TO BE DONE: Pick up the passage on the Beatles song "Helter Skelter" after its final sentence and keep writing it.

This is The Beatles’ heaviest song in the entire catalog.  This came from McCartney’s attempt to create a sound as loud and dirty as possible.  Paul McCartney recalled writing “Helter Skelter” after reading a review for The Who Sell Out, a critic claimed their song “I Can See for Miles” was the “heaviest” song they had ever heard.  Paul not heard the song yet, thought he could make an even “heavier” song than the one praised in the review. Two days before the release of the album, Paul gave an exclusive interview to Radio Luxembourg.  For “Helter Skelter” he said, “Umm, that came about just ’cause I’d read a review of a record which said, ‘and this group really got us wild, there’s echo on everything, they’re screaming their heads off.’ And I just remember thinking, ‘Oh, it’d be great to do one. Pity they’ve done it. Must be great – really screaming record.’ And then I heard their record and it was quite straight, and it was very sort of sophisticated. It wasn’t rough and screaming and tape echo at all. So I thought, ‘Oh well, we’ll do one like that, then.’ And I had this song called “Helter Skelter,” which is just a ridiculous song. So we did it like that, ‘cos I like noise.”  The song has a prolonged ending during which the performance stops, picks up again, fades out, fades back in, and then fades out one final time ending with a cacophony of sounds, ending with Ringo shouting, “I got blisters on my fingers!”

GIVEN INFORMATION:
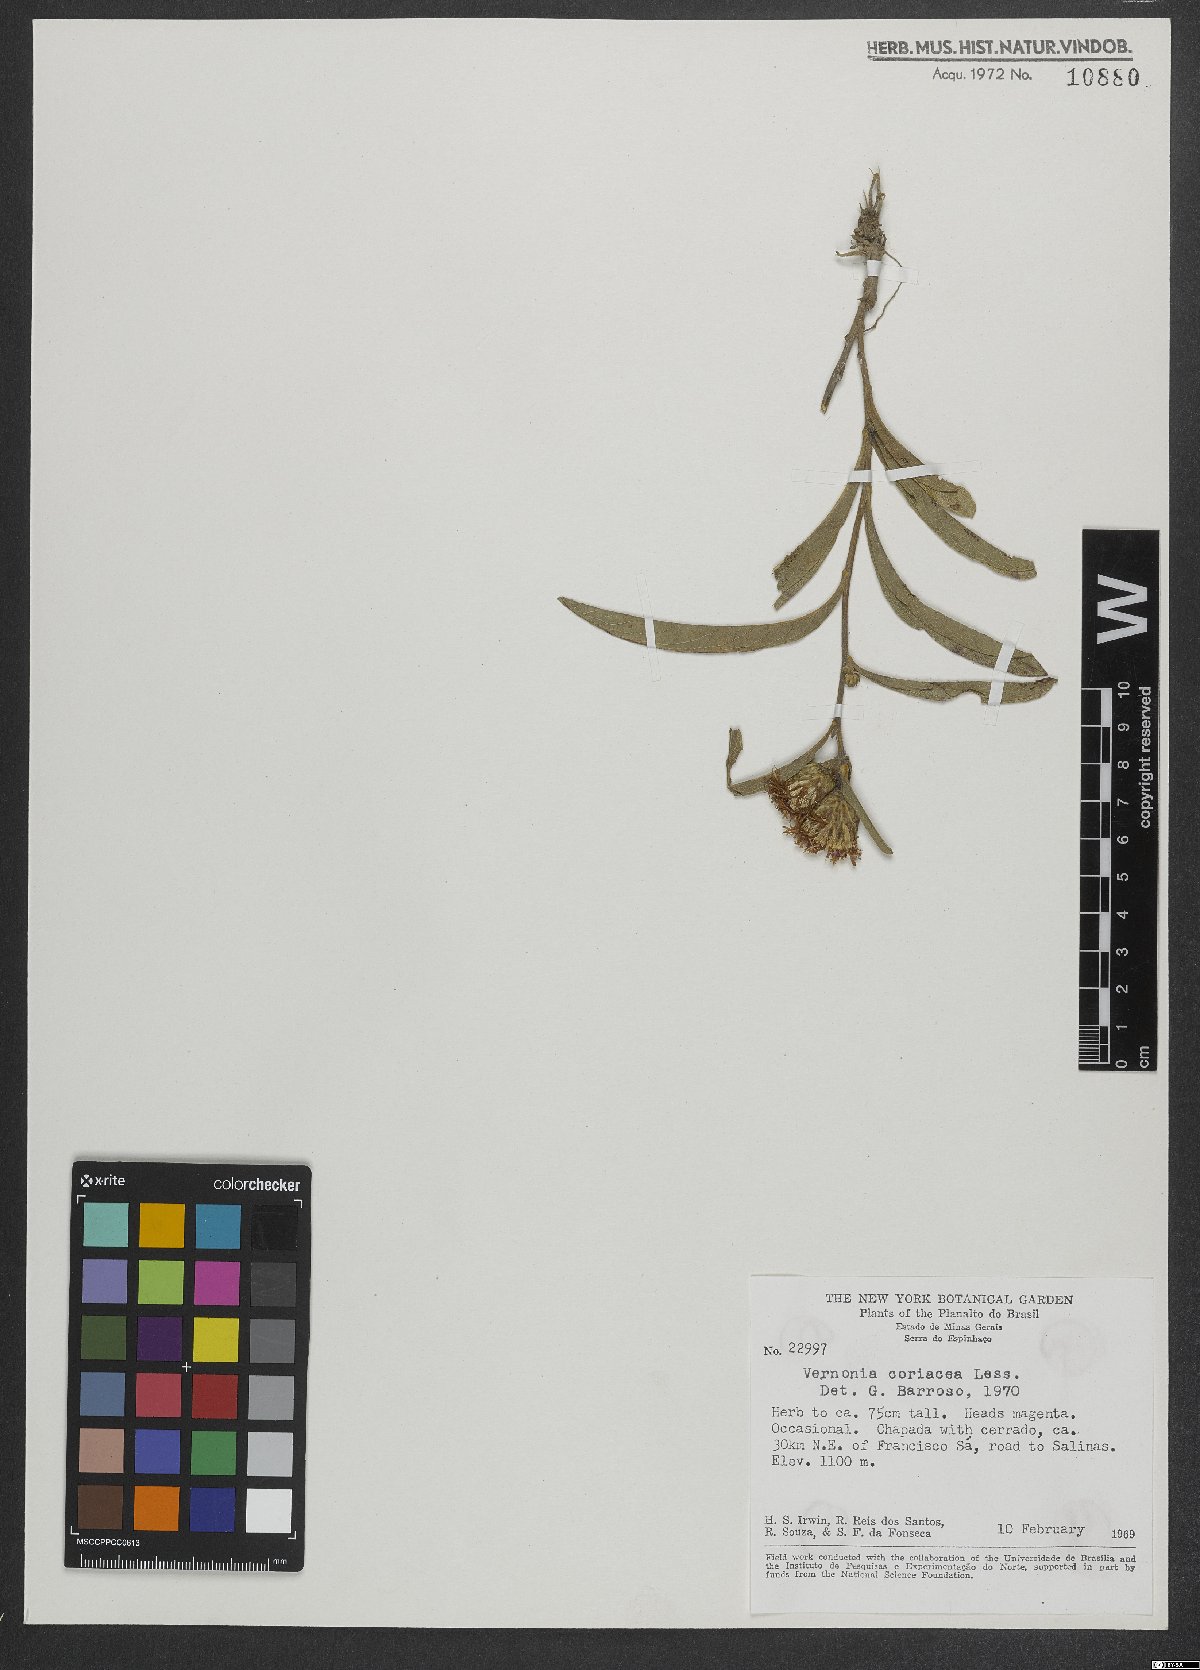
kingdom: Plantae
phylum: Tracheophyta
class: Magnoliopsida
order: Asterales
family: Asteraceae
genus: Lessingianthus
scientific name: Lessingianthus coriaceus
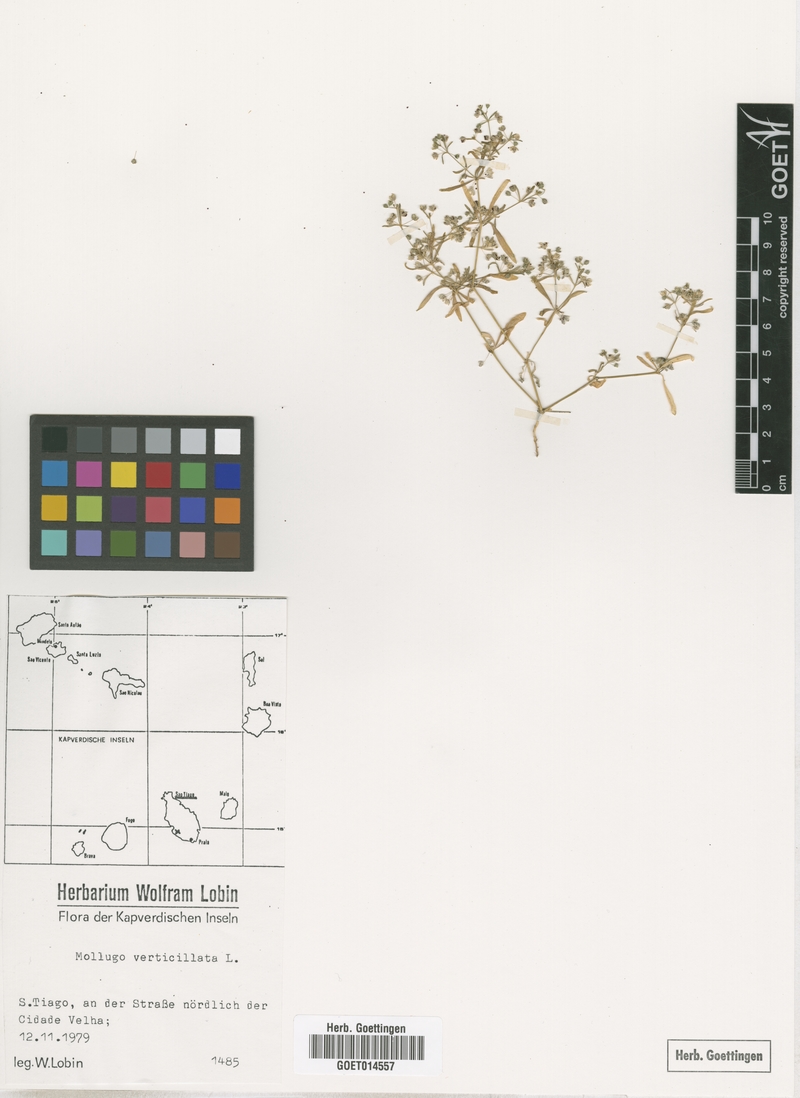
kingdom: Plantae
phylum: Tracheophyta
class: Magnoliopsida
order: Caryophyllales
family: Molluginaceae
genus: Mollugo
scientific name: Mollugo verticillata
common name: Green carpetweed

ANSWER TO THE PROBLEM:
The song has been put in a negative light after Charles Manson told several of his followers, that several White Album songs particularly “Helter Skelter” were part of The Beatles’ coded prophecy of an apocalyptic war in which racist and non-racist whites would be maneuvered into virtually exterminating each other over the treatment of blacks.  Something about this prophecy just seems a little too close to home given the current circumstances in America.  After this “war” ends, black militants would kill off the few whites that had survived.  Manson and his “Family” of followers would emerge from an underground city and as the only remaining whites, would rule over the blacks, who, as the vision went, would be incapable of running the US.  Capitol Records planned to issue “Helter Skelter” as the A-side of a single but stopped, realizing that to exploit its association to Manson would be in poor taste.  McCartney reflects in his authorized biography, “Many Years from Now” he said, “Unfortunately, it inspired people to do evil deeds” and the song had acquired “all sorts of ominous overtones because Manson picked it up as an anthem.” Despite the negative stigma due to the Manson killings, the song is another great groundbreaking Beatles song as an early influence on the heavy metal genre.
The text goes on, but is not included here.